The occupants of these hotels will not only help your garden plants thrive, but also protect them from uninvited pests.
PUBLISHED MAY 8, 2025
Person displays a small-sized wooden insect hotel with a hut-shaped roof (Representative Cover Image Source: Pexels | Jakub Zerdzicki)
Person displays a small-sized wooden insect hotel with a hut-shaped roof (Representative Cover Image Source: Pexels | Jakub Zerdzicki)

If the garden were a living organism, then both birds and bugs would be valuable contributors to its health. Bugs are the creepy whisperers that catalyse the production of some of the juiciest fruits through pollination. Jumping from flower to flower, while sipping its nectar, the sticky pollen in the male part of the flower attaches itself to the insect’s body. So, when their body rubs against another flower, the pollen gets deposited on the female part of that flower, triggering the fertilization and reproduction process, per BBC. Essentially, birds love insects, and insects love flowers.
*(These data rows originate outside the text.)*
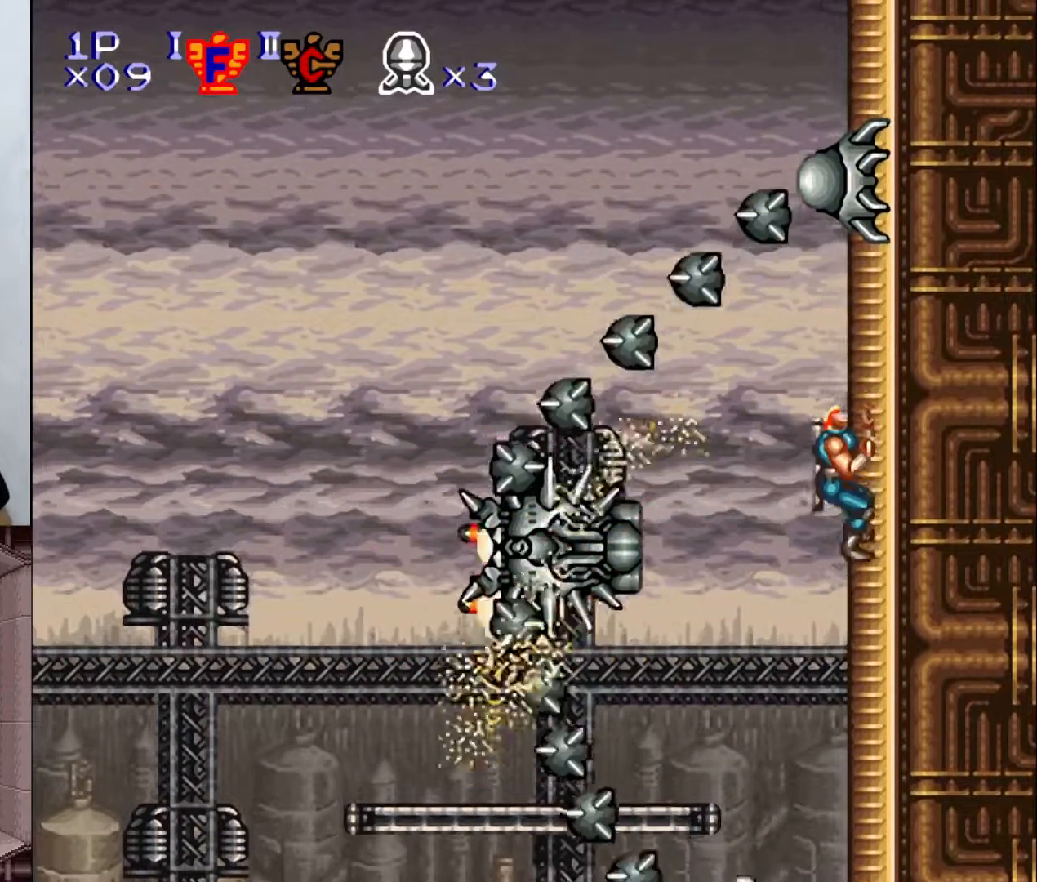
{"buttons": ["Y"], "events": [[317, "DPAD_UP", "up"], [317, "Y", "down"], [333, "DPAD_LEFT", "down"], [417, "DPAD_LEFT", "up"]]}
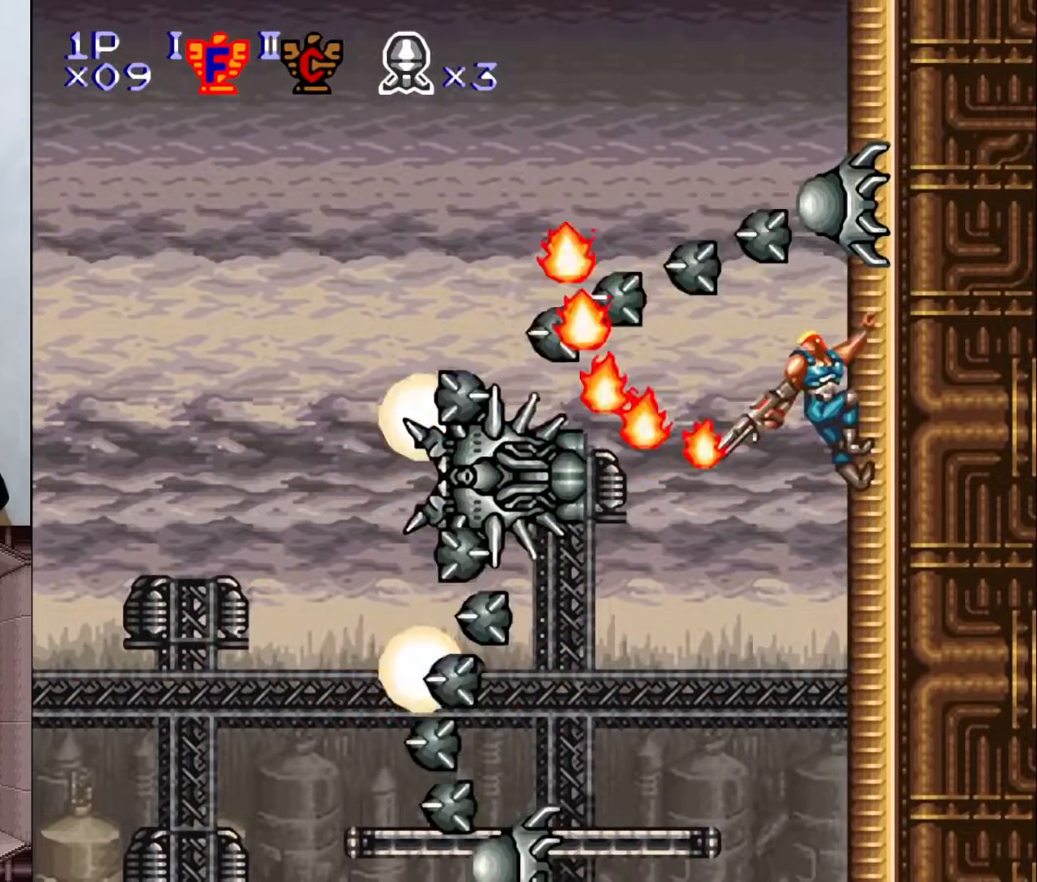
{"buttons": ["Y", "DPAD_LEFT"], "events": [[17, "DPAD_LEFT", "down"], [467, "DPAD_LEFT", "up"], [500, "DPAD_LEFT", "down"]]}
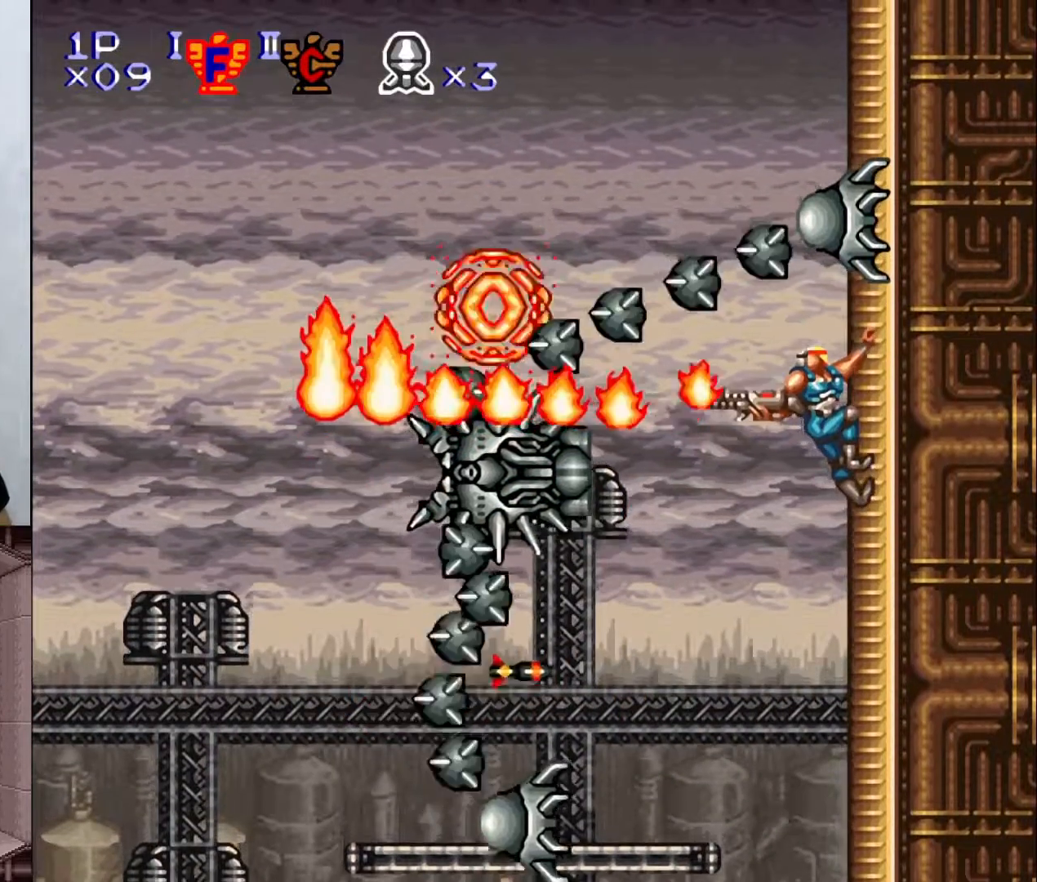
{"buttons": ["Y", "DPAD_DOWN"], "events": [[133, "DPAD_LEFT", "up"], [167, "Y", "up"], [217, "DPAD_UP", "down"], [333, "Y", "down"], [350, "DPAD_UP", "up"], [367, "DPAD_LEFT", "down"], [400, "DPAD_LEFT", "up"], [417, "DPAD_DOWN", "down"]]}
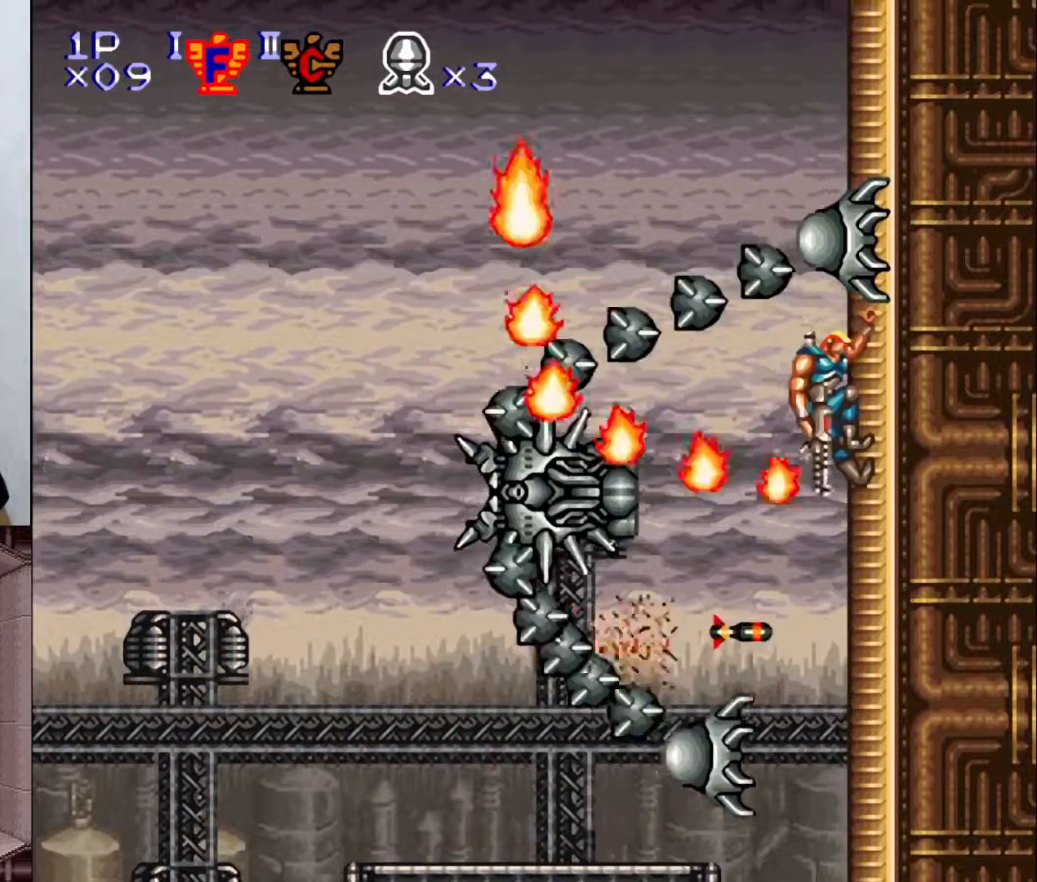
{"buttons": ["Y", "DPAD_LEFT"], "events": [[233, "DPAD_DOWN", "up"], [333, "DPAD_DOWN", "down"], [400, "DPAD_DOWN", "up"], [433, "DPAD_LEFT", "down"]]}
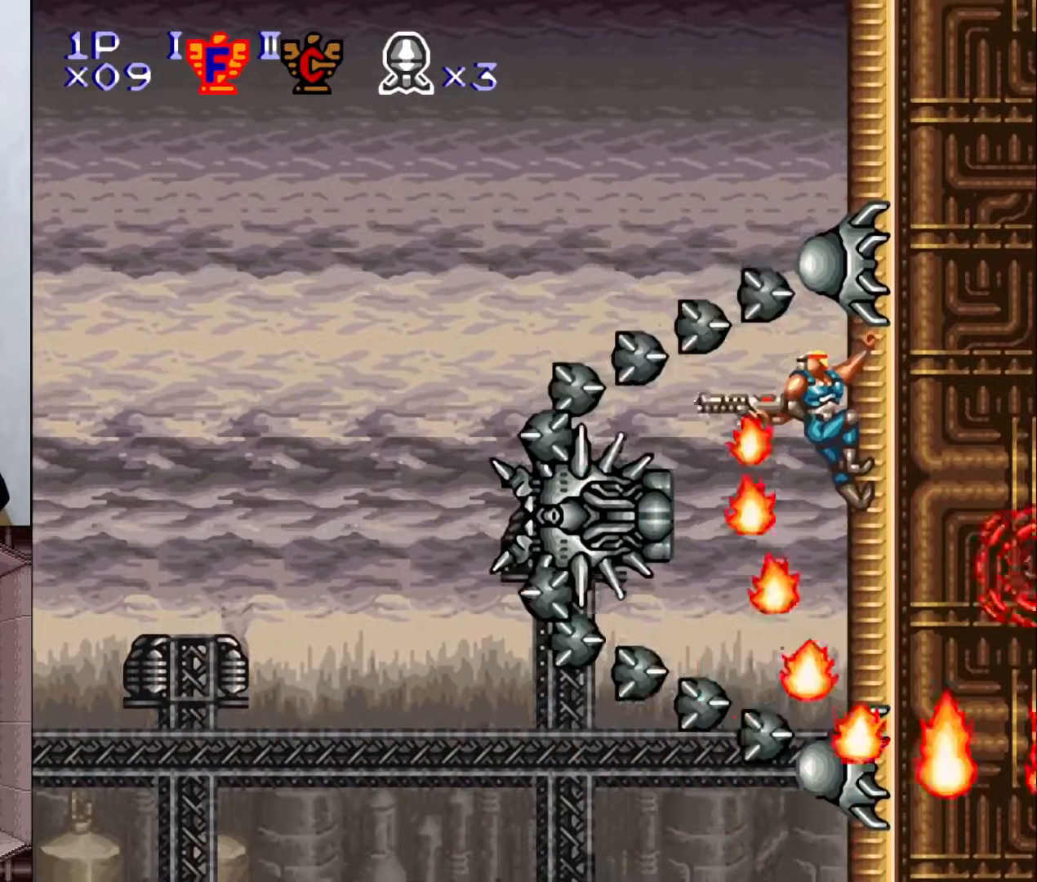
{"buttons": ["Y", "DPAD_LEFT"], "events": [[317, "DPAD_LEFT", "up"], [433, "DPAD_LEFT", "down"]]}
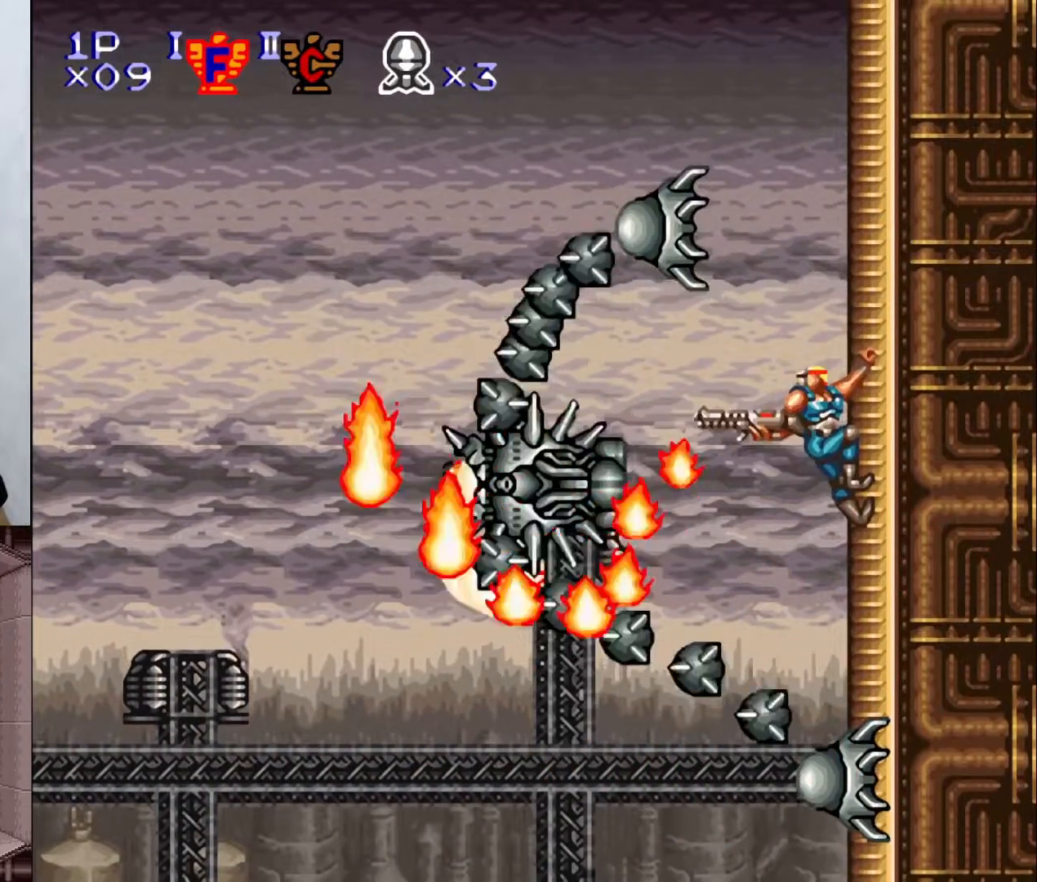
{"buttons": ["Y"], "events": [[167, "DPAD_LEFT", "up"], [267, "DPAD_LEFT", "down"], [417, "DPAD_LEFT", "up"]]}
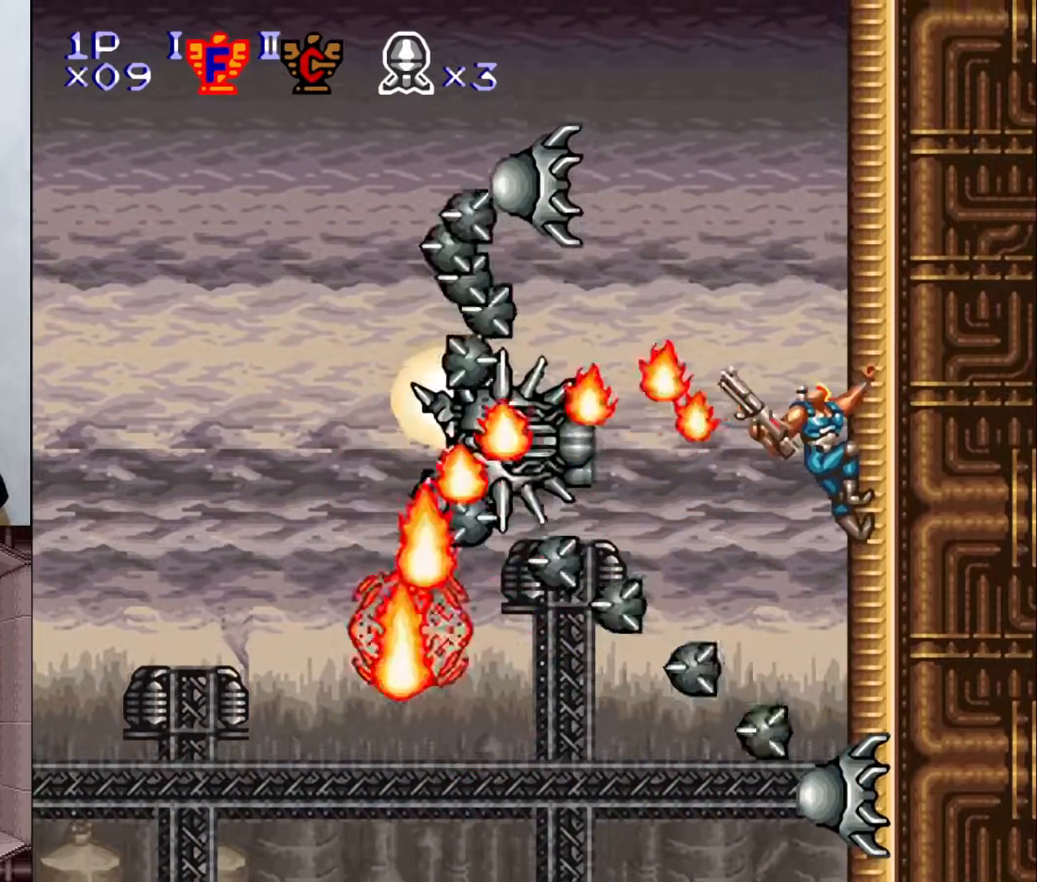
{"buttons": ["DPAD_UP"], "events": [[17, "DPAD_LEFT", "down"], [267, "DPAD_LEFT", "up"], [317, "DPAD_UP", "down"], [317, "Y", "up"]]}
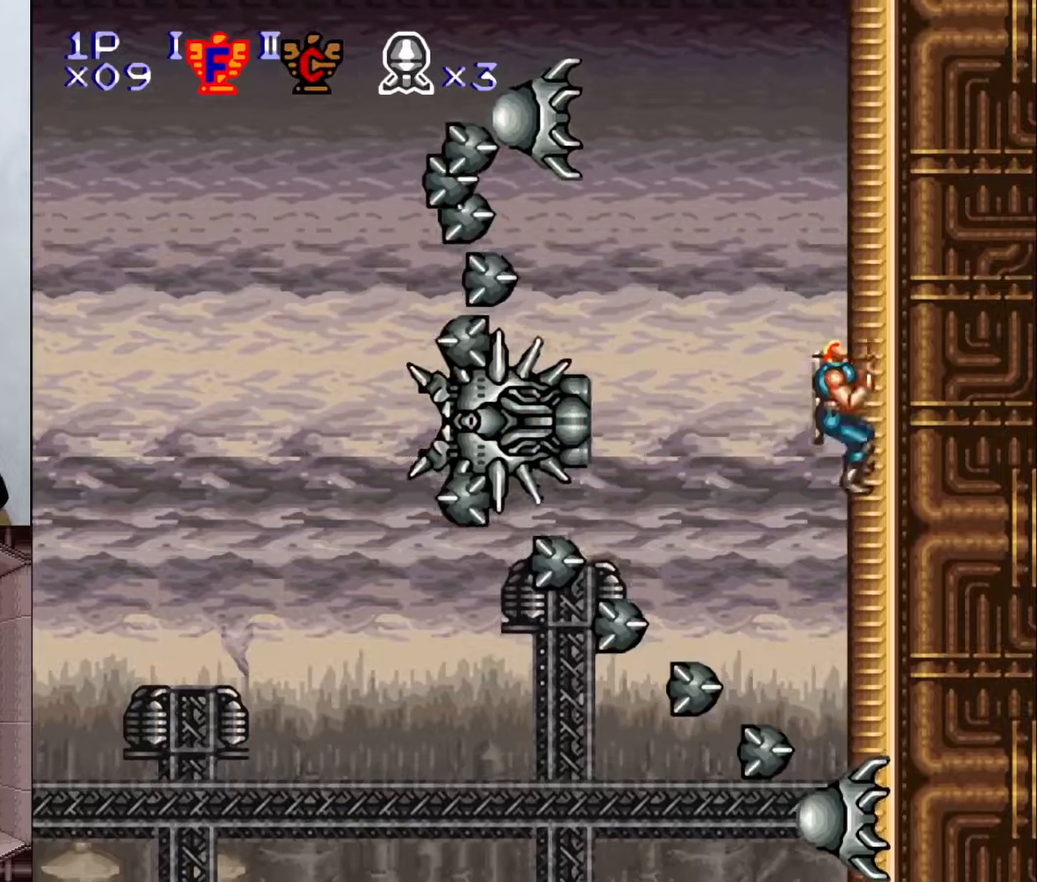
{"buttons": ["DPAD_UP"], "events": []}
This chain of love affairs is what keeps the garden breathing, peppy, and alive.

An insect hotel standing in a garden (Representative Image Source: Pexels | Magda Ehlers)
An insect hotel standing in a garden (Representative Image Source: Pexels | Magda Ehlers)

This is both good and bad news. Good because you now have a reason to cherish these prodigious pollinators that may sneak into your garden, even if uninvited. And bad because studies have shown that the insect population has collapsed by about 45% in the last 40 years, according to Spectrum News 1. This emerges as a threat to the larger bird population that thrives on worms and insects as food. The solution to this: insect hotels. Insect hotel, as the name suggests, is an accommodation you design for the good insects you’d like to invite and see in your garden space.  

Hut-shaped insect hotel dangling from a tree branch (Representative Image Source: Freepik)
Hut-shaped insect hotel dangling from a tree branch (Representative Image Source: Freepik)

“Native bees and flies play a crucial role in ecosystems, both as pollinators and food for birds. You can provide insects with a nesting habitat in the form of insect hotels. These small gestures can make a huge difference,” environmental science experts, Rochelle Steven and David Newsome from Murdoch University, write in The Conversation. An insect hotel is a win-win situation for everyone: the birds, the insects, and you, the gardener a.k.a. bird keeper. While insects receive free accommodation for survival and breeding, you receive a bounty of flowers and fruits as they pollinate and reproduce the seeds.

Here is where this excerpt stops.